The only place in which he said you were not so right was about Handel, for he said "Handel’s music is a more universally accepted fact in respect to music in general than Spiritualism in respect of the other facts which you are dealing with."

I admitted the truth of what he said; and I feel therefore that an apology is due to you, which pray understand me as making without [[3]] reserve.

I have read the further part of the book you so kindly for[warde]d me,2 and shall read every word of it-- I admire the force and clearness with which it is written, every word of it impressing one that it is written by one who understands his own meaning and wishes other to understand it-- but I cannot pretend that it has kindled in me that inward motion to see and hear more without which you & I both know no good can come if any investigation. If this is that spiritual world independent of matter, which you believe in, a day may come when something will happen to me which will kindle in a [[4]] [1 word illegible] the right spirit of saying: no one will follow it up more promptly or persistently when it is assured-- If that time never comes, it must be taken as a sign that I am not one of those for whom that cause would grow[?].

Hoping you will forgive me for any [1 word illegible] that I fear I have been guilty of--

Believe me | Y[ou]rs. very truly, | S[amuel]. Butler3 [signature]

ENDNOTES

1. This is regarding a previous letter: Samuel Butler to Alfred Russel Wallace, 24 May 1879, WCP4770_L5146.

2. Alfred Russel Wallace, On Miracles and Modem Spiritualism: Three Essays (London: James Burns, 1875).

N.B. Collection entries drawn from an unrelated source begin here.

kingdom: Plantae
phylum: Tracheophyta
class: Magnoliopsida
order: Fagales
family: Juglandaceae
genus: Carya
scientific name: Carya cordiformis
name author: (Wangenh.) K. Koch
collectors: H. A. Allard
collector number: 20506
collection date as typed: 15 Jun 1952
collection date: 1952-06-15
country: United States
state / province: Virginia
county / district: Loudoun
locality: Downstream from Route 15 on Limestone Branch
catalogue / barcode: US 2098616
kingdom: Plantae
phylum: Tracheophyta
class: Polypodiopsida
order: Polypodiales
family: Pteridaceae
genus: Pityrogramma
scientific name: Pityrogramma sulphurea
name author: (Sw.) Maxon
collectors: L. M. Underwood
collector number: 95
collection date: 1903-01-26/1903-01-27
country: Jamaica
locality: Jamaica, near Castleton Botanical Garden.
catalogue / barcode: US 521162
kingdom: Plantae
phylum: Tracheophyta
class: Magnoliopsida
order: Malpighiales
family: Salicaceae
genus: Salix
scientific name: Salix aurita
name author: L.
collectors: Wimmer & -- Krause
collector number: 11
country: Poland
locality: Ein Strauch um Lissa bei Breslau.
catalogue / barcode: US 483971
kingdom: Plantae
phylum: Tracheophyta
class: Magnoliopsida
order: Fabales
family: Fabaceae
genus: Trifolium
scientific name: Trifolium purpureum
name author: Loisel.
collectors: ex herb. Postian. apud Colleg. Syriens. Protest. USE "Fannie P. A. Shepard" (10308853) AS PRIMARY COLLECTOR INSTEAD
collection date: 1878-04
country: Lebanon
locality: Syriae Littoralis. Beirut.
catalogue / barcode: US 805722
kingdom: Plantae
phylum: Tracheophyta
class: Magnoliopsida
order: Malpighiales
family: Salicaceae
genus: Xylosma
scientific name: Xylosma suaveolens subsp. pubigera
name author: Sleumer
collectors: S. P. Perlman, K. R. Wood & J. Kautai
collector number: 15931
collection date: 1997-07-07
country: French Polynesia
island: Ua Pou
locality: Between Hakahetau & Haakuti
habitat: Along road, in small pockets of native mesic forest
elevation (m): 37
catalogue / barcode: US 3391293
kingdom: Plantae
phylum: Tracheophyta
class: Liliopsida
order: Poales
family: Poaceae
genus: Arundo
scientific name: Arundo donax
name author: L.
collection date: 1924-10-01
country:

3. Samuel Butler (1835-1902). English writer and artist. After originally considering ordination he decided against it and emigrated to New Zealand in 1859. In 1864 he returned to England and settled in rooms in 15 Clifford’s Inn, Fleet Street in London where he spent the rest of his life. He is most famous for his posthumously published novel The Way of All Flesh (1903) and his anonymously published Utopian Erewhon; or, Over the Range (1872) which in fact made his name. He was also interested in evolution and Darwinism. In 1878 he published Life and Habit (it was republished in 1890 and again by Cambridge University Press in 2009). This was Butler’s first book on evolution. He would later publish Evolution, Old and New (1879), Unconscious Memory (1880) and Luck or Cunning (1887).